**Task to complete:** Collect each line of the material below that contains the string "check", and reproduce those lines in full in their original order.

**Data in this exercise:**
# # # # # # #
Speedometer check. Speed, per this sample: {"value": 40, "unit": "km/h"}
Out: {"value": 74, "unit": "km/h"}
# # # # # # #
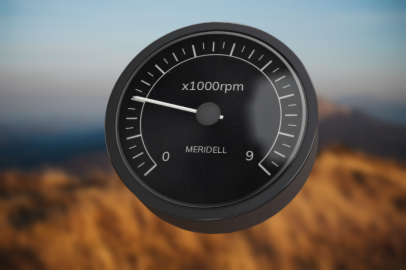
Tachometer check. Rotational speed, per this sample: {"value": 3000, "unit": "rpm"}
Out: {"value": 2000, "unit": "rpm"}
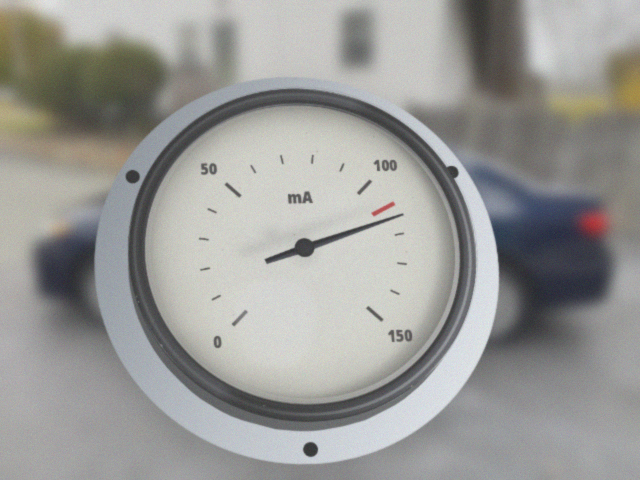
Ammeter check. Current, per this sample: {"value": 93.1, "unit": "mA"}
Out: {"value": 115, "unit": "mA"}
# # # # # # #
**Result of this exercise:**
Speedometer check. Speed, per this sample: {"value": 40, "unit": "km/h"}
Tachometer check. Rotational speed, per this sample: {"value": 3000, "unit": "rpm"}
Ammeter check. Current, per this sample: {"value": 93.1, "unit": "mA"}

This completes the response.